[Start of section]
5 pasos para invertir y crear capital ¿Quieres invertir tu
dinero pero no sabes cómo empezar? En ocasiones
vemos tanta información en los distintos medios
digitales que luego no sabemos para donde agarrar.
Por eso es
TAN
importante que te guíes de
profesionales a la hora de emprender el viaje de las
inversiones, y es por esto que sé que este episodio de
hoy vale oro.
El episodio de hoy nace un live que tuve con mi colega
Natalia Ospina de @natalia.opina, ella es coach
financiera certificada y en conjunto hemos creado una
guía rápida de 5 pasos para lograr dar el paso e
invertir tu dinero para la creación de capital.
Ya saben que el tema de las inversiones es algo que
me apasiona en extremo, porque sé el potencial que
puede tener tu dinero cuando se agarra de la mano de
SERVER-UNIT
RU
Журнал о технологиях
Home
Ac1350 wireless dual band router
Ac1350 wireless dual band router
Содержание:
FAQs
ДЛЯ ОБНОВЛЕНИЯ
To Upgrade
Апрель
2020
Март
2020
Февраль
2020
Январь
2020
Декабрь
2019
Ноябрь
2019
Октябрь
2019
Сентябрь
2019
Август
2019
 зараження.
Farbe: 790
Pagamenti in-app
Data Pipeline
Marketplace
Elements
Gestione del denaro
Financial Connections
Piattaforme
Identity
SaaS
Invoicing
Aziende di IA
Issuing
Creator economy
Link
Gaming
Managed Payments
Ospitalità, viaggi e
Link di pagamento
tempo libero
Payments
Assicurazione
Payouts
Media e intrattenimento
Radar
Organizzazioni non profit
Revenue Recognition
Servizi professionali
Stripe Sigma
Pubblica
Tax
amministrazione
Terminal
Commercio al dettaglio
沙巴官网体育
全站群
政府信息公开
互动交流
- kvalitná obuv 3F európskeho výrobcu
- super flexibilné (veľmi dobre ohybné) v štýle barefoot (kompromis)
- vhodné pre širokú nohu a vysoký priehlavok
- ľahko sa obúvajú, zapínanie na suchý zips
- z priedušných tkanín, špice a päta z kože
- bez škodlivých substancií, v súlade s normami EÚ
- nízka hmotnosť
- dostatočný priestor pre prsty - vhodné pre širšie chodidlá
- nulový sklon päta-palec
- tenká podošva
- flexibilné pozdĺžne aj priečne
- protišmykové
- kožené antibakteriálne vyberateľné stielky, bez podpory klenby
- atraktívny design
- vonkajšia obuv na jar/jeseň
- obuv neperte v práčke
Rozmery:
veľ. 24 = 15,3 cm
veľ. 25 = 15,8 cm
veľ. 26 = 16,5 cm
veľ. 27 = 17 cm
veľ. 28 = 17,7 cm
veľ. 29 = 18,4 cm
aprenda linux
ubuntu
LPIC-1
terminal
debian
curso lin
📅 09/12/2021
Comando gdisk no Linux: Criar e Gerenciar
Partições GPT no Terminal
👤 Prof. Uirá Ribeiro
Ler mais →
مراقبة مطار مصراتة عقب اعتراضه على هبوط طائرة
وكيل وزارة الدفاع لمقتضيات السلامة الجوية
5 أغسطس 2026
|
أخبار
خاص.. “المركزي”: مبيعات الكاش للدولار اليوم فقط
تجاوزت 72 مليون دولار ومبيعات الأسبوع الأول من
[End of section]
WORK INSTRUCTION
Now output the listing above, exactly as it appears.

ANSWER TO THIS TASK
5 pasos para invertir y crear capital ¿Quieres invertir tu
dinero pero no sabes cómo empezar? En ocasiones
vemos tanta información en los distintos medios
digitales que luego no sabemos para donde agarrar.
Por eso es
TAN
importante que te guíes de
profesionales a la hora de emprender el viaje de las
inversiones, y es por esto que sé que este episodio de
hoy vale oro.
El episodio de hoy nace un live que tuve con mi colega
Natalia Ospina de @natalia.opina, ella es coach
financiera certificada y en conjunto hemos creado una
guía rápida de 5 pasos para lograr dar el paso e
invertir tu dinero para la creación de capital.
Ya saben que el tema de las inversiones es algo que
me apasiona en extremo, porque sé el potencial que
puede tener tu dinero cuando se agarra de la mano de
SERVER-UNIT
RU
Журнал о технологиях
Home
Ac1350 wireless dual band router
Ac1350 wireless dual band router
Содержание:
FAQs
ДЛЯ ОБНОВЛЕНИЯ
To Upgrade
Апрель
2020
Март
2020
Февраль
2020
Январь
2020
Декабрь
2019
Ноябрь
2019
Октябрь
2019
Сентябрь
2019
Август
2019
 зараження.
Farbe: 790
Pagamenti in-app
Data Pipeline
Marketplace
Elements
Gestione del denaro
Financial Connections
Piattaforme
Identity
SaaS
Invoicing
Aziende di IA
Issuing
Creator economy
Link
Gaming
Managed Payments
Ospitalità, viaggi e
Link di pagamento
tempo libero
Payments
Assicurazione
Payouts
Media e intrattenimento
Radar
Organizzazioni non profit
Revenue Recognition
Servizi professionali
Stripe Sigma
Pubblica
Tax
amministrazione
Terminal
Commercio al dettaglio
沙巴官网体育
全站群
政府信息公开
互动交流
- kvalitná obuv 3F európskeho výrobcu
- super flexibilné (veľmi dobre ohybné) v štýle barefoot (kompromis)
- vhodné pre širokú nohu a vysoký priehlavok
- ľahko sa obúvajú, zapínanie na suchý zips
- z priedušných tkanín, špice a päta z kože
- bez škodlivých substancií, v súlade s normami EÚ
- nízka hmotnosť
- dostatočný priestor pre prsty - vhodné pre širšie chodidlá
- nulový sklon päta-palec
- tenká podošva
- flexibilné pozdĺžne aj priečne
- protišmykové
- kožené antibakteriálne vyberateľné stielky, bez podpory klenby
- atraktívny design
- vonkajšia obuv na jar/jeseň
- obuv neperte v práčke
Rozmery:
veľ. 24 = 15,3 cm
veľ. 25 = 15,8 cm
veľ. 26 = 16,5 cm
veľ. 27 = 17 cm
veľ. 28 = 17,7 cm
veľ. 29 = 18,4 cm
aprenda linux
ubuntu
LPIC-1
terminal
debian
curso lin
📅 09/12/2021
Comando gdisk no Linux: Criar e Gerenciar
Partições GPT no Terminal
👤 Prof. Uirá Ribeiro
Ler mais →
مراقبة مطار مصراتة عقب اعتراضه على هبوط طائرة
وكيل وزارة الدفاع لمقتضيات السلامة الجوية
5 أغسطس 2026
|
أخبار
خاص.. “المركزي”: مبيعات الكاش للدولار اليوم فقط
تجاوزت 72 مليون دولار ومبيعات الأسبوع الأول من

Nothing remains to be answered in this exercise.